» **EXERCISE DETAILS**
Print the following lines exactly as they appear, from the first to the last.

:: MATERIAL FOR THIS TASK ::

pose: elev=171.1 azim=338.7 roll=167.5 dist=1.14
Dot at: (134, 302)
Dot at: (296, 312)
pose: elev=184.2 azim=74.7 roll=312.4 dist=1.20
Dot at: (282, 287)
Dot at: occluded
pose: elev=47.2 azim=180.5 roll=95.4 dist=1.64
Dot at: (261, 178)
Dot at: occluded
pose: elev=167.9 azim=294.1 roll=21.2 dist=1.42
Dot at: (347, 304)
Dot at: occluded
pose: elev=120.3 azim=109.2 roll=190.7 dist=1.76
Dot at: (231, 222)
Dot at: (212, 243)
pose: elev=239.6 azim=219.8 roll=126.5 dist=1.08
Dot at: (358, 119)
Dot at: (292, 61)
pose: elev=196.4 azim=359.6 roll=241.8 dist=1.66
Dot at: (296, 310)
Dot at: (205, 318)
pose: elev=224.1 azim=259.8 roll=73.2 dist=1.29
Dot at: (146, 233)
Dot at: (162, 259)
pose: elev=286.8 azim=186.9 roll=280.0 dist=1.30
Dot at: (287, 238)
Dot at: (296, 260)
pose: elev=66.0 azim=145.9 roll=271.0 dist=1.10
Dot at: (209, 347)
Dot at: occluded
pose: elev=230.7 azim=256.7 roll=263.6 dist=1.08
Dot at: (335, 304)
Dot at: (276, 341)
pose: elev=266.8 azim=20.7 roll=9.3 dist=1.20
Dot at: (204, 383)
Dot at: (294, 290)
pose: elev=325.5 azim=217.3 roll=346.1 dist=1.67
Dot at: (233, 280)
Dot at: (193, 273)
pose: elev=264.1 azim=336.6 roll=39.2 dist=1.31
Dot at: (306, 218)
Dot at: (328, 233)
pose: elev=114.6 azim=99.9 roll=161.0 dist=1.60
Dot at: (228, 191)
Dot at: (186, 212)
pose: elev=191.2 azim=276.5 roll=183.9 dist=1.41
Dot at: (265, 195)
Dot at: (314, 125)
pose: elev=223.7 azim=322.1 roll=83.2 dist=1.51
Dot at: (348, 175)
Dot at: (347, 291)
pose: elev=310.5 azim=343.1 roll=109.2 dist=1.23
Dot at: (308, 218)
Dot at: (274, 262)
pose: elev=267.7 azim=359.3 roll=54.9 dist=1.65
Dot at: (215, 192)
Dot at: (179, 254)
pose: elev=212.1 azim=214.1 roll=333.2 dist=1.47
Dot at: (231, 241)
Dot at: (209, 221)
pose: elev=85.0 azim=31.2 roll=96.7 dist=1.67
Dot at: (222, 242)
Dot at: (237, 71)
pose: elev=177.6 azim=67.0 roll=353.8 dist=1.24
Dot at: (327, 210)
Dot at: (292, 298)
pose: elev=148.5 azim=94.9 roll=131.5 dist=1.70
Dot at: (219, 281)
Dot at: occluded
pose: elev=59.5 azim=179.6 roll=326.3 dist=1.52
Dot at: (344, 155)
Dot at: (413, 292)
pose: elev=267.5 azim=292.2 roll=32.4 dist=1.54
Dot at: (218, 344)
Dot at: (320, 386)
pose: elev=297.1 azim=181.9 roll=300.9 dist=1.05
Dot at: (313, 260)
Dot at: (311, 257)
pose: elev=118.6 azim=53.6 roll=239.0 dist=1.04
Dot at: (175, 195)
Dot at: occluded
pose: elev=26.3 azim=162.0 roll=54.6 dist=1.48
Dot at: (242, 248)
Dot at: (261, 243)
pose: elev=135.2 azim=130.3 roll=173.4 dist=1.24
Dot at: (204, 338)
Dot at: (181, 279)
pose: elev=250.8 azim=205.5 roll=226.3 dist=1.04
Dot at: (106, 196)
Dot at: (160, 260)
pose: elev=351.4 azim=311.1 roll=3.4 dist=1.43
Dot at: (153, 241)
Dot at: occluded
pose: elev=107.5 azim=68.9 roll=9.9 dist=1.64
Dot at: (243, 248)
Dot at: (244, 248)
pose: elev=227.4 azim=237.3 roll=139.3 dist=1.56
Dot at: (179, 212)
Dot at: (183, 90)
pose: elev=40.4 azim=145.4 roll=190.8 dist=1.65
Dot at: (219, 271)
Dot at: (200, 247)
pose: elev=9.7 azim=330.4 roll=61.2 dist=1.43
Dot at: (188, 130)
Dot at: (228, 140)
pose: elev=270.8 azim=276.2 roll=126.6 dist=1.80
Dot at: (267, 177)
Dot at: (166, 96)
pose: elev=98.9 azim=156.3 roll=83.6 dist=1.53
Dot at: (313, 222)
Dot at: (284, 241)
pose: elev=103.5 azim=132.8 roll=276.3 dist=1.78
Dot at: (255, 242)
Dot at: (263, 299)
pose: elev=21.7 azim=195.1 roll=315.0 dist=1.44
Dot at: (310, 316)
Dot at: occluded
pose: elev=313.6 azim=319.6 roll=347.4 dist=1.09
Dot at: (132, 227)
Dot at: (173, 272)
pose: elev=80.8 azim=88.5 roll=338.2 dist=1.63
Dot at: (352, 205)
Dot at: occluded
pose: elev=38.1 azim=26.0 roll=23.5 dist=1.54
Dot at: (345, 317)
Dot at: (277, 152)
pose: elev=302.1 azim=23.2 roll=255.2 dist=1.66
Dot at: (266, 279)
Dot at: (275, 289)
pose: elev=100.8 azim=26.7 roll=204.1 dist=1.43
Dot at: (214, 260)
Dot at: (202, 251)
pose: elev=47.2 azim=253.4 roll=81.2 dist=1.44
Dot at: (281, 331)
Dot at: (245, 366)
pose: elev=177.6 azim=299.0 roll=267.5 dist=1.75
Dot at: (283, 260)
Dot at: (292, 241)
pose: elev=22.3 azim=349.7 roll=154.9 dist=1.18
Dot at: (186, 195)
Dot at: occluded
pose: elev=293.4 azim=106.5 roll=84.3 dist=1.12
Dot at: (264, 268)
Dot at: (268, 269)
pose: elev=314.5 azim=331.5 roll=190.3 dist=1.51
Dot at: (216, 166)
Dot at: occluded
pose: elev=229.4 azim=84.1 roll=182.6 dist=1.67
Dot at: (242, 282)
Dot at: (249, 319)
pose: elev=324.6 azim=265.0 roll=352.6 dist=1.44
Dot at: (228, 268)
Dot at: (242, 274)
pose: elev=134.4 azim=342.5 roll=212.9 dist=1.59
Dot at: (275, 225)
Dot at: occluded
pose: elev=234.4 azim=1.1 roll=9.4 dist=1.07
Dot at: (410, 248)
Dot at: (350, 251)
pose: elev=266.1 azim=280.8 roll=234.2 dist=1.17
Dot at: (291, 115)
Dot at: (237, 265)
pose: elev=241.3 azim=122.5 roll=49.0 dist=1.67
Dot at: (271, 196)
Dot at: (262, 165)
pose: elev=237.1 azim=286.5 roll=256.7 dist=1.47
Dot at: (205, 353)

:::

» **TASK RESULT**
pose: elev=171.1 azim=338.7 roll=167.5 dist=1.14
Dot at: (134, 302)
Dot at: (296, 312)
pose: elev=184.2 azim=74.7 roll=312.4 dist=1.20
Dot at: (282, 287)
Dot at: occluded
pose: elev=47.2 azim=180.5 roll=95.4 dist=1.64
Dot at: (261, 178)
Dot at: occluded
pose: elev=167.9 azim=294.1 roll=21.2 dist=1.42
Dot at: (347, 304)
Dot at: occluded
pose: elev=120.3 azim=109.2 roll=190.7 dist=1.76
Dot at: (231, 222)
Dot at: (212, 243)
pose: elev=239.6 azim=219.8 roll=126.5 dist=1.08
Dot at: (358, 119)
Dot at: (292, 61)
pose: elev=196.4 azim=359.6 roll=241.8 dist=1.66
Dot at: (296, 310)
Dot at: (205, 318)
pose: elev=224.1 azim=259.8 roll=73.2 dist=1.29
Dot at: (146, 233)
Dot at: (162, 259)
pose: elev=286.8 azim=186.9 roll=280.0 dist=1.30
Dot at: (287, 238)
Dot at: (296, 260)
pose: elev=66.0 azim=145.9 roll=271.0 dist=1.10
Dot at: (209, 347)
Dot at: occluded
pose: elev=230.7 azim=256.7 roll=263.6 dist=1.08
Dot at: (335, 304)
Dot at: (276, 341)
pose: elev=266.8 azim=20.7 roll=9.3 dist=1.20
Dot at: (204, 383)
Dot at: (294, 290)
pose: elev=325.5 azim=217.3 roll=346.1 dist=1.67
Dot at: (233, 280)
Dot at: (193, 273)
pose: elev=264.1 azim=336.6 roll=39.2 dist=1.31
Dot at: (306, 218)
Dot at: (328, 233)
pose: elev=114.6 azim=99.9 roll=161.0 dist=1.60
Dot at: (228, 191)
Dot at: (186, 212)
pose: elev=191.2 azim=276.5 roll=183.9 dist=1.41
Dot at: (265, 195)
Dot at: (314, 125)
pose: elev=223.7 azim=322.1 roll=83.2 dist=1.51
Dot at: (348, 175)
Dot at: (347, 291)
pose: elev=310.5 azim=343.1 roll=109.2 dist=1.23
Dot at: (308, 218)
Dot at: (274, 262)
pose: elev=267.7 azim=359.3 roll=54.9 dist=1.65
Dot at: (215, 192)
Dot at: (179, 254)
pose: elev=212.1 azim=214.1 roll=333.2 dist=1.47
Dot at: (231, 241)
Dot at: (209, 221)
pose: elev=85.0 azim=31.2 roll=96.7 dist=1.67
Dot at: (222, 242)
Dot at: (237, 71)
pose: elev=177.6 azim=67.0 roll=353.8 dist=1.24
Dot at: (327, 210)
Dot at: (292, 298)
pose: elev=148.5 azim=94.9 roll=131.5 dist=1.70
Dot at: (219, 281)
Dot at: occluded
pose: elev=59.5 azim=179.6 roll=326.3 dist=1.52
Dot at: (344, 155)
Dot at: (413, 292)
pose: elev=267.5 azim=292.2 roll=32.4 dist=1.54
Dot at: (218, 344)
Dot at: (320, 386)
pose: elev=297.1 azim=181.9 roll=300.9 dist=1.05
Dot at: (313, 260)
Dot at: (311, 257)
pose: elev=118.6 azim=53.6 roll=239.0 dist=1.04
Dot at: (175, 195)
Dot at: occluded
pose: elev=26.3 azim=162.0 roll=54.6 dist=1.48
Dot at: (242, 248)
Dot at: (261, 243)
pose: elev=135.2 azim=130.3 roll=173.4 dist=1.24
Dot at: (204, 338)
Dot at: (181, 279)
pose: elev=250.8 azim=205.5 roll=226.3 dist=1.04
Dot at: (106, 196)
Dot at: (160, 260)
pose: elev=351.4 azim=311.1 roll=3.4 dist=1.43
Dot at: (153, 241)
Dot at: occluded
pose: elev=107.5 azim=68.9 roll=9.9 dist=1.64
Dot at: (243, 248)
Dot at: (244, 248)
pose: elev=227.4 azim=237.3 roll=139.3 dist=1.56
Dot at: (179, 212)
Dot at: (183, 90)
pose: elev=40.4 azim=145.4 roll=190.8 dist=1.65
Dot at: (219, 271)
Dot at: (200, 247)
pose: elev=9.7 azim=330.4 roll=61.2 dist=1.43
Dot at: (188, 130)
Dot at: (228, 140)
pose: elev=270.8 azim=276.2 roll=126.6 dist=1.80
Dot at: (267, 177)
Dot at: (166, 96)
pose: elev=98.9 azim=156.3 roll=83.6 dist=1.53
Dot at: (313, 222)
Dot at: (284, 241)
pose: elev=103.5 azim=132.8 roll=276.3 dist=1.78
Dot at: (255, 242)
Dot at: (263, 299)
pose: elev=21.7 azim=195.1 roll=315.0 dist=1.44
Dot at: (310, 316)
Dot at: occluded
pose: elev=313.6 azim=319.6 roll=347.4 dist=1.09
Dot at: (132, 227)
Dot at: (173, 272)
pose: elev=80.8 azim=88.5 roll=338.2 dist=1.63
Dot at: (352, 205)
Dot at: occluded
pose: elev=38.1 azim=26.0 roll=23.5 dist=1.54
Dot at: (345, 317)
Dot at: (277, 152)
pose: elev=302.1 azim=23.2 roll=255.2 dist=1.66
Dot at: (266, 279)
Dot at: (275, 289)
pose: elev=100.8 azim=26.7 roll=204.1 dist=1.43
Dot at: (214, 260)
Dot at: (202, 251)
pose: elev=47.2 azim=253.4 roll=81.2 dist=1.44
Dot at: (281, 331)
Dot at: (245, 366)
pose: elev=177.6 azim=299.0 roll=267.5 dist=1.75
Dot at: (283, 260)
Dot at: (292, 241)
pose: elev=22.3 azim=349.7 roll=154.9 dist=1.18
Dot at: (186, 195)
Dot at: occluded
pose: elev=293.4 azim=106.5 roll=84.3 dist=1.12
Dot at: (264, 268)
Dot at: (268, 269)
pose: elev=314.5 azim=331.5 roll=190.3 dist=1.51
Dot at: (216, 166)
Dot at: occluded
pose: elev=229.4 azim=84.1 roll=182.6 dist=1.67
Dot at: (242, 282)
Dot at: (249, 319)
pose: elev=324.6 azim=265.0 roll=352.6 dist=1.44
Dot at: (228, 268)
Dot at: (242, 274)
pose: elev=134.4 azim=342.5 roll=212.9 dist=1.59
Dot at: (275, 225)
Dot at: occluded
pose: elev=234.4 azim=1.1 roll=9.4 dist=1.07
Dot at: (410, 248)
Dot at: (350, 251)
pose: elev=266.1 azim=280.8 roll=234.2 dist=1.17
Dot at: (291, 115)
Dot at: (237, 265)
pose: elev=241.3 azim=122.5 roll=49.0 dist=1.67
Dot at: (271, 196)
Dot at: (262, 165)
pose: elev=237.1 azim=286.5 roll=256.7 dist=1.47
Dot at: (205, 353)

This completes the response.